_Instruction_
Copy out the lines starting with the one that contains "古い型式でメーカーも今はなくなってしまってい" and ending with the one that contains "и поддерживать в чистоте салон автомобиля.", including both, and leave the pictures out of your copy.

_Data for processing_
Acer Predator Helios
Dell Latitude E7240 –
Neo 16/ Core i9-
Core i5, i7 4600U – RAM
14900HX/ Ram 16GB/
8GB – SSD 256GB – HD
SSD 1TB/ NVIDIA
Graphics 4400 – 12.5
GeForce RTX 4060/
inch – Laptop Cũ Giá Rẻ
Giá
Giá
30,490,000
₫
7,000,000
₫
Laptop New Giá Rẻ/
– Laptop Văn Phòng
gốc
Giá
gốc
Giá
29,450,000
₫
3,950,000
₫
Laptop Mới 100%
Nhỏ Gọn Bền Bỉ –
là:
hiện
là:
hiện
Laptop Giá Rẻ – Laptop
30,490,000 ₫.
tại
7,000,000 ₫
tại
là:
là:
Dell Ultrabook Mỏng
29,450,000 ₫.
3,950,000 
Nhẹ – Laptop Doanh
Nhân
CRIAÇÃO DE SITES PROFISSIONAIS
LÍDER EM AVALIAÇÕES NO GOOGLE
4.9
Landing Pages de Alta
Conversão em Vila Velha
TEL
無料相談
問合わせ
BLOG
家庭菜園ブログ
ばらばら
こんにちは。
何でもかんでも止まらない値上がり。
...
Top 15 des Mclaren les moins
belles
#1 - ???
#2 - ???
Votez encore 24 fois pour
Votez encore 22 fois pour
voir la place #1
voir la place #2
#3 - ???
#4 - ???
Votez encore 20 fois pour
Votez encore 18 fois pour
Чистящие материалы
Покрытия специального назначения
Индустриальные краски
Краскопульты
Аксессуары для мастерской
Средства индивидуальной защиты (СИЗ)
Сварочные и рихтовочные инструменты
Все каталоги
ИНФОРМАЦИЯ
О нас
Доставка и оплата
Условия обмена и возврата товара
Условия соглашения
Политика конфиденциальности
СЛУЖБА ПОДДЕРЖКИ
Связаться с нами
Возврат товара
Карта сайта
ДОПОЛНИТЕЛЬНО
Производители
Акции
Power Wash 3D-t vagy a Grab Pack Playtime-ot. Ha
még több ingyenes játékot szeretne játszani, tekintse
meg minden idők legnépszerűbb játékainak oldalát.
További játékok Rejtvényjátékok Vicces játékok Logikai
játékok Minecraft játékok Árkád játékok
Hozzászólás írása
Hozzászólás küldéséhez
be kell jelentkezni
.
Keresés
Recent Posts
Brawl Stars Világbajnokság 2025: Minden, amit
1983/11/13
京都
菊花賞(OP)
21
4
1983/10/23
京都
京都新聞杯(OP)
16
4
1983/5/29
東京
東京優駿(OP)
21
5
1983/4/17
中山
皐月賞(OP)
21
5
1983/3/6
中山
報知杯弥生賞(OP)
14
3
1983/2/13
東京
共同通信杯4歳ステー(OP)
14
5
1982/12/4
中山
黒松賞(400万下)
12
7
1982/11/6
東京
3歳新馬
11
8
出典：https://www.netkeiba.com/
---
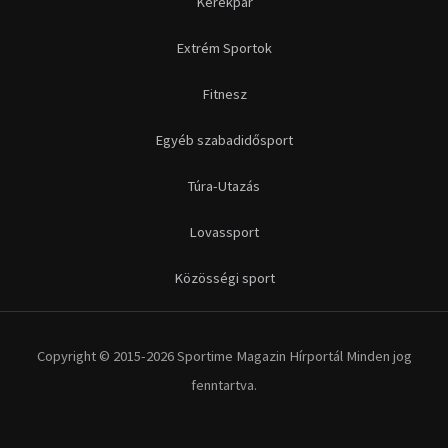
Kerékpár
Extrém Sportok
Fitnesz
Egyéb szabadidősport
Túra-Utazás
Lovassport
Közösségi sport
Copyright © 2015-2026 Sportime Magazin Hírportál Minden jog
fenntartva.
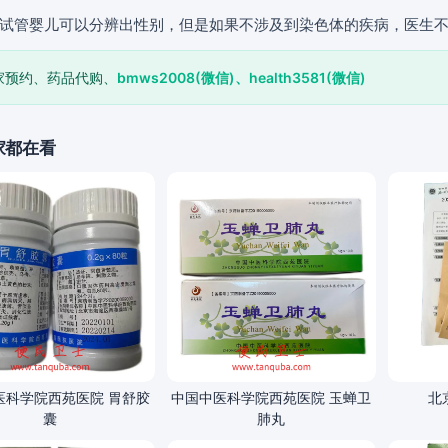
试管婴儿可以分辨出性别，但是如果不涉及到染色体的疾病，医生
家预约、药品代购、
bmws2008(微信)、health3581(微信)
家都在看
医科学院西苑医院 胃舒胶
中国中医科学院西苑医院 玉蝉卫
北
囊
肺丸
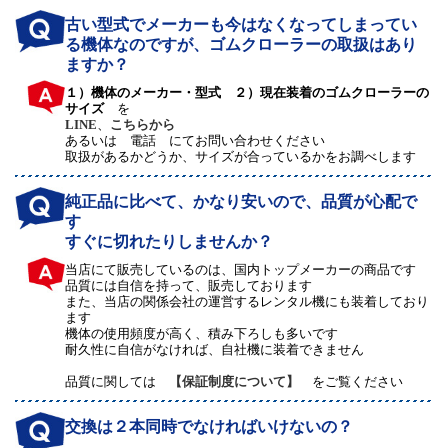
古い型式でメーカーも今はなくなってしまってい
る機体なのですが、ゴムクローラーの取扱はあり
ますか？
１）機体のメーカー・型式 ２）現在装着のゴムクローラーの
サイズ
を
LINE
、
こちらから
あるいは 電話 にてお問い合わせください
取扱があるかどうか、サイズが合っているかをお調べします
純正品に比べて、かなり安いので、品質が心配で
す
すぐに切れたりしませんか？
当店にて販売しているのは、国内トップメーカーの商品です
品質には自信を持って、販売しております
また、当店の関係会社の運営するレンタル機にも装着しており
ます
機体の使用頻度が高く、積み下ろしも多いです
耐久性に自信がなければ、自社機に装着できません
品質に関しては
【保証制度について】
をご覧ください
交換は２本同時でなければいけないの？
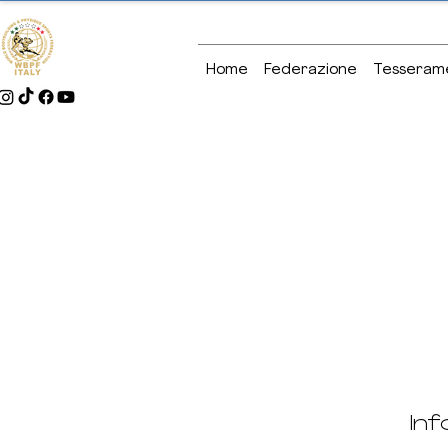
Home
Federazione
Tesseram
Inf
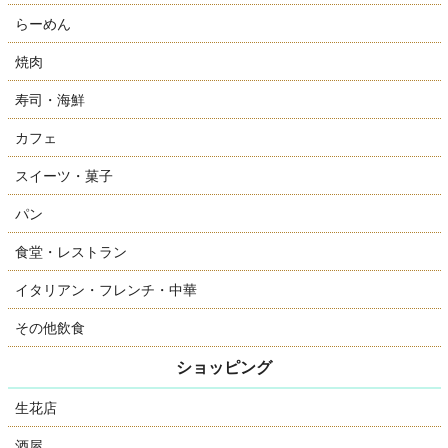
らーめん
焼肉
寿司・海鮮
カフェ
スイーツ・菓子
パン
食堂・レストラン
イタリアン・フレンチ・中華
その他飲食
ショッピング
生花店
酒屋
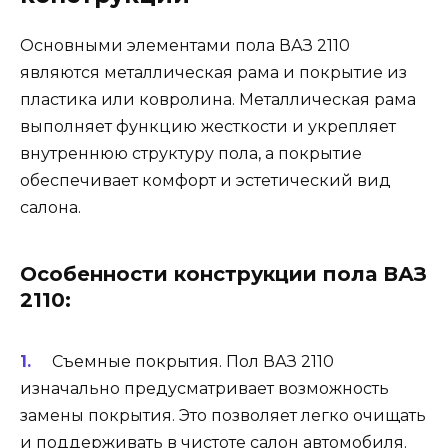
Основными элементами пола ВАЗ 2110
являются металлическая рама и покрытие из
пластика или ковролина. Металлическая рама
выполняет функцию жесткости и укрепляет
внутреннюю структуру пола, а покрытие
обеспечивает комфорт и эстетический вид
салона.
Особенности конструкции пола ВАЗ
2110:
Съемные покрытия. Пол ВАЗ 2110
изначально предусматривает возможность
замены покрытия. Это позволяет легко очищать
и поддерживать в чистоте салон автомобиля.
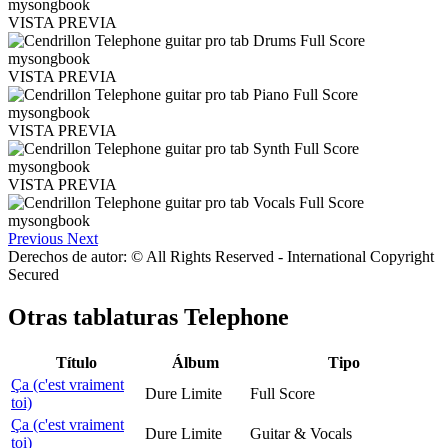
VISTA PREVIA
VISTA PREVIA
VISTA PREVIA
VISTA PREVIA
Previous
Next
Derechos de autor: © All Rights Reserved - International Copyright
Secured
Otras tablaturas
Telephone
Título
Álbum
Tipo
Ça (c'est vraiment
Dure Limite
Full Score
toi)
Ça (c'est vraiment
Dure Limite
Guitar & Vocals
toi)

_Result for this exercise_
古い型式でメーカーも今はなくなってしまってい
る機体なのですが、ゴムクローラーの取扱はあり
ますか？
１）機体のメーカー・型式 ２）現在装着のゴムクローラーの
サイズ
を
LINE
、
こちらから
あるいは 電話 にてお問い合わせください
取扱があるかどうか、サイズが合っているかをお調べします
純正品に比べて、かなり安いので、品質が心配で
す
すぐに切れたりしませんか？
当店にて販売しているのは、国内トップメーカーの商品です
品質には自信を持って、販売しております
また、当店の関係会社の運営するレンタル機にも装着しており
ます
機体の使用頻度が高く、積み下ろしも多いです
耐久性に自信がなければ、自社機に装着できません
品質に関しては
【保証制度について】
をご覧ください
交換は２本同時でなければいけないの？
Home
Federazione
Tesseram
Inf
らーめん
焼肉
寿司・海鮮
カフェ
スイーツ・菓子
パン
食堂・レストラン
イタリアン・フレンチ・中華
その他飲食
ショッピング
生花店
酒屋
Основными элементами пола ВАЗ 2110
являются металлическая рама и покрытие из
пластика или ковролина. Металлическая рама
выполняет функцию жесткости и укрепляет
внутреннюю структуру пола, а покрытие
обеспечивает комфорт и эстетический вид
салона.
Особенности конструкции пола ВАЗ
2110:
Съемные покрытия. Пол ВАЗ 2110
изначально предусматривает возможность
замены покрытия. Это позволяет легко очищать
и поддерживать в чистоте салон автомобиля.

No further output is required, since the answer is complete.